▶ _QUELLE_

Über 1200 Kilometer lang, fast 500 Kilometer breit und bis zu 1000 Meter tief – das Kaspische Meer ist der grösste See der Erde. Der Bodensee findet in diesem riesigen Gewässer problemlos 650 Mal Platz. Das Kaspische Meer liegt in einer Senke und zählt zu den am niedrigsten gelegenen Regionen der Welt – seine Oberfläche liegt 28 Meter unter dem Meeresspiegel. Vom Salzgehalt her nimmt es eine Mittelstellung zwischen Süss- und Meerwasser ein und ist eigentlich halb See, halb Ozean…
Zwei Tage später, überpünktlich legen wir los – wir sind überrascht. Langsam rattert der lange Zug erst durch eine malerische Felsengegend von Mangistau, bevor die Landschaft in eine flache eintönige Steppe übergeht. Es ist Mittag und stickig heiss, nur manche Fenster können einen Spalt breit geöffnet werden. Die Zeit verstreicht langsam, auch kommen wir nur langsam voran. Es liegt noch eine lange Fahrt vor uns, bis wir morgen Nachmittag in Usbekistan ankommen. Wir logieren in der 3. Klasse, nicht etwa weil wir Geld sparen wollen, sondern weil es auf diesem Zug keine bessere Klasse gibt. Die Wagons verfügen über keine separaten Abteile, alles ist offen, 27 doppelstöckige Liegen in einem Raum. Schon nach wenigen Stunden spüren wir jegliche Knochen, denn die Polster sind steinhart. Ausser uns sind keine Touristen an Bord. Die Kasachen und Usbeken scheren sich kaum um uns, was sich nach dem Ausländer gegenüber neugierigen Iran ungewohnt anfühlt. Bestimmt liegt es aber auch an der Sprachbarriere, dass die Leute sich eher zurückhalten. Sowieso ist von allen Seiten bald nur noch ein Schnarchen in verschiedenen Tonlagen auszumachen…
“Hey, da sind die Franzosen!”, stupfe ich Roland aufgeregt an. Soeben in den Bahnhof von Beyneu gerollt, steht das Paar mit ihren bepackten Fahrrädern direkt vor unserem Zugfenster. Was für ein Zufall – wir haben die beiden vor einer knappen Woche letztmals vor dem turkmenischen Konsulat im Iran gesehen. Leider haben sie das beantragte Visum auch nicht erhalten, besteigen nun unseren Zug. Mittlerweile ist es Mitternacht, die Abfahrt zieht sich dahin. Die Grenze zu Usbekistan liegt nicht mehr weit entfernt und so kommt es, dass sich die gesamten Grenzprozedere mit Ausreise und Einreise die liebe lange Nacht hinziehen und wir kaum ein Auge zutun. Das Einreiseformular für Usbekistan ist nur in Russisch abgefasst – wir verstehen kaum etwas. Niemand spricht wirklich Englisch, ein Zugbegleiter kennt jedoch immerhin die nötigen Begriffe und füllt das Papier netterweise für uns aus. Zahlreiche usbekische Grenzwächter klappern den Zug mit Schnüffelhunden ab, durchsuchen hartnäckig das Gepäck verdächtiger Passagiere – wir bleiben zum Glück weitgehend verschont. Endlich, alle nötigen Stempel sind im Pass und der Zug setzt sich wieder in Bewegung.

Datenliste
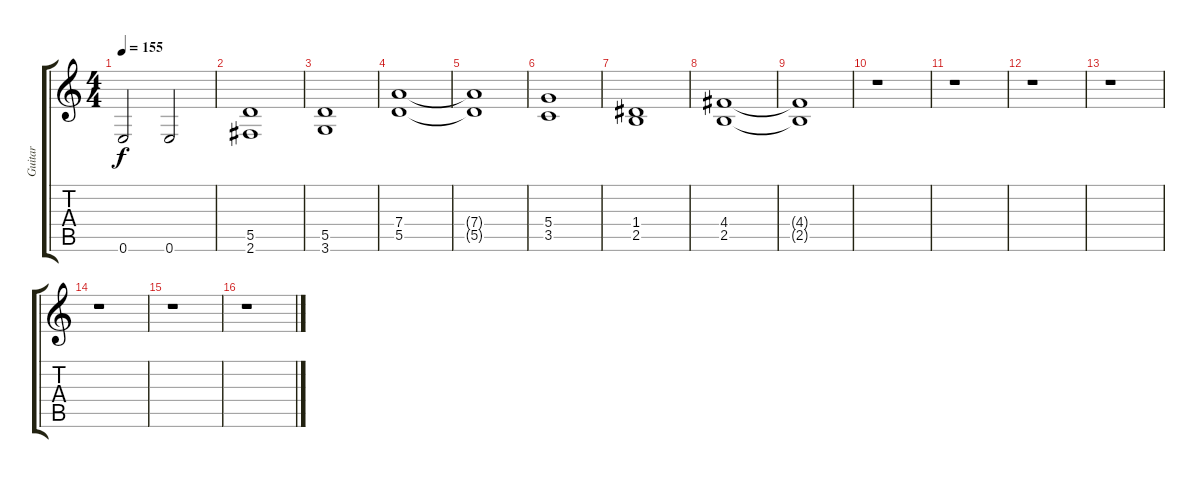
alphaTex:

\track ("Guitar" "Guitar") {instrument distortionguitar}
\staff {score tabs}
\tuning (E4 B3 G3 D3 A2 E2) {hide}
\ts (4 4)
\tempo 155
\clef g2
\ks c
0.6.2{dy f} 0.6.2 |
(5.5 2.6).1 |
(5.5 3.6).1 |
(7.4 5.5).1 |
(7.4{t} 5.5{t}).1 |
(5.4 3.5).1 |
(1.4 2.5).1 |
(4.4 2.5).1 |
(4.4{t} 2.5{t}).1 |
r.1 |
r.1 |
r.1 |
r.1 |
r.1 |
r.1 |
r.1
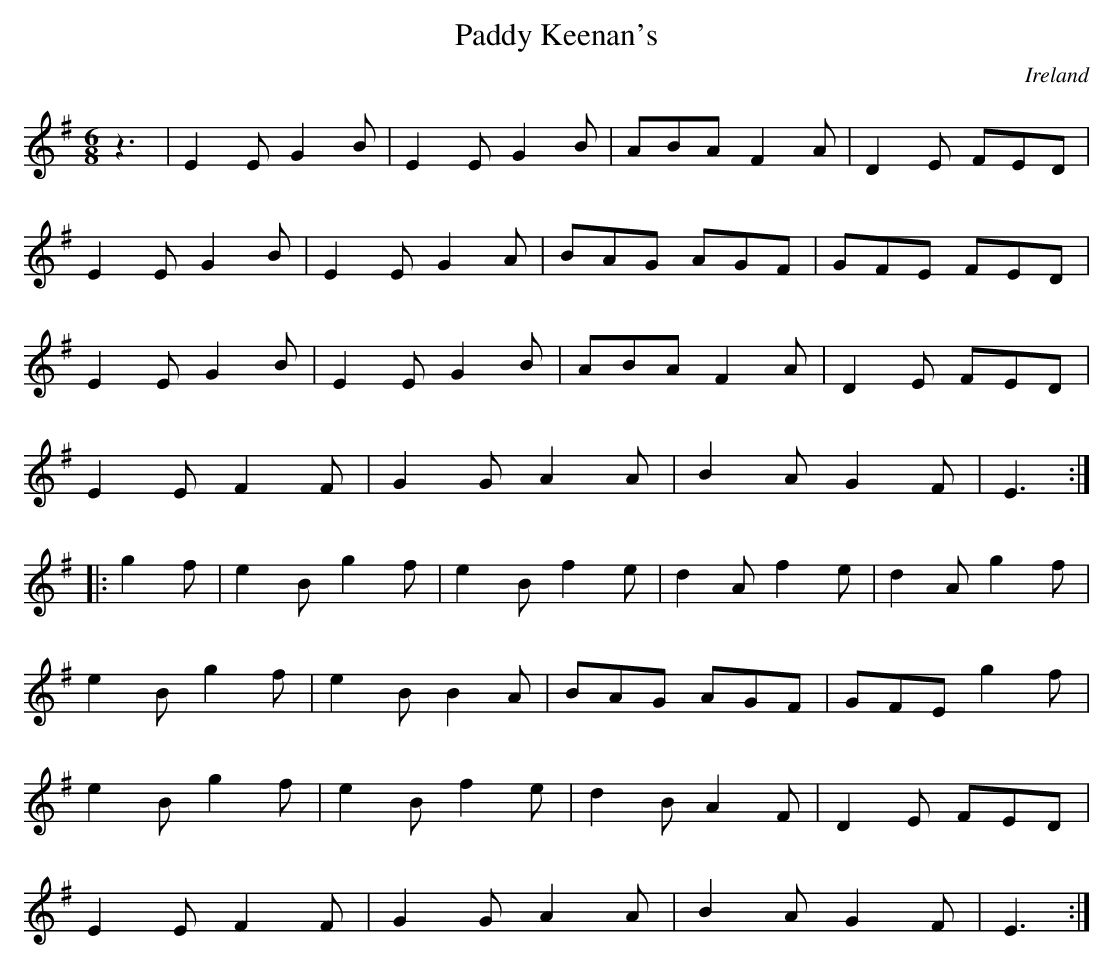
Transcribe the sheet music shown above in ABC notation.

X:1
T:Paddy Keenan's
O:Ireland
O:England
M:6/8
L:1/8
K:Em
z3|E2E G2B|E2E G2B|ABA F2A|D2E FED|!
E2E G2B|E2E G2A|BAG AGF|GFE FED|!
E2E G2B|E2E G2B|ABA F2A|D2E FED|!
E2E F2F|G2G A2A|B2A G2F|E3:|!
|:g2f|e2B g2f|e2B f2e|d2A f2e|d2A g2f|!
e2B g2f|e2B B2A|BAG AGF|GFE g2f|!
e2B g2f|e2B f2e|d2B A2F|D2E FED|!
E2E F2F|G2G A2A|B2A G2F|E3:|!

▶ _DEINE AUFGABEN_
A – Zähle die Zeilen der Datensätze, in denen das Wort „sheet“ vorkommt, und gib nur diese Zahl an.
B – Schreib den Reisebericht über die Zugfahrt nach Usbekistan ab der Stelle weiter, an der er endet.

▶ _DIE ANTWORTEN_
A – 1

B –
Die Sicht aus dem Fenster hat sich seit gestern Nachmittag kaum verändert, noch immer tuckern wir durch eine trockene Steppenlandschaft. Morgens um sieben, wir legen uns aufs Ohr, hoffen noch etwas Schlaf zu tanken. Aber die Freude währt nur kurz! Unser Wagon wird von Verkäufern regelrecht überfallen, sie folgen einander dicht auf den Fersen, preisen ihr Angebot in voller Lautstärke an. Ein gefühltes “Warenhaus” drängt sich durch den Mittelgang, bietet von Esswaren und Getränken über Kleider und Spielzeug bis hin zu Uhren und Parfums alles an. Duftwolken nebeln uns ein, es herrscht ein Tumult und auf dem unteren Bett werde ich ständig angestossen – an Schlaf ist nicht mehr zu denken. Übernächtigt wie wir sind, nagt dieser lebhafte Bazar stark an unseren Nerven… Wir sind erleichtert, als wir nachmittags – wiederum pünktlich – endlich unser heutiges Ziel erreichen. 26 lange Fahrstunden für knapp 900 Kilometer…
In Kungrad verabschieden wir uns von den radelnden Franzosen, suchen uns ein Taxi, verhandeln, ohne uns gegenseitig so richtig zu verstehen. Preise kommunizieren ist in Zeiten des Smartphones immerhin einfach. Der Fahrer braust in einer Stunde nach Nukus, wo wir die Nacht verbringen. Wir fühlen uns müde und verschwitzt, sehnen uns nach der anstrengenden Zugreise nach einer Dusche und einem richtigen Bett. Vor dem Hotel stehen drei mit Gepäck beladene Fahrräder. Unglaublich, wie viele im Iran und hier in Zentralasien in die Pedalen treten… Das Reisehandbuch lobt die Stadt in keiner Weise, somit sind wir eher positiv überrascht. Nebst grossen sowjetischen Plattenbauten finden wir sogar ein angenehmes Restaurant mit englischer Speisekarte und wissen somit, was wir bestellen, um unsere Hungerbäuche zu sättigen.
Heute steht die letzte Reiseetappe unseres Umweges an. Busse verkehren kaum, aber die freundliche Dame an der Rezeption kann uns ein Sammeltaxi vermitteln, was wir dankend annehmen. Machen wir uns selbständig auf, um zwei Plätze in einem Sammeltaxi zu ergattern, werden wir umgehend in ein Auto gesteckt, welches als Privattaxi fungiert und uns den vollen Preis oder noch mehr abknüpft. Wenn wir das Auto mit zwei anderen Passagieren teilen können, berappt jeder ein Viertel. Auch ist es sehr bequem, denn das Taxi holt uns zur gewünschten Zeit direkt beim Hotel ab.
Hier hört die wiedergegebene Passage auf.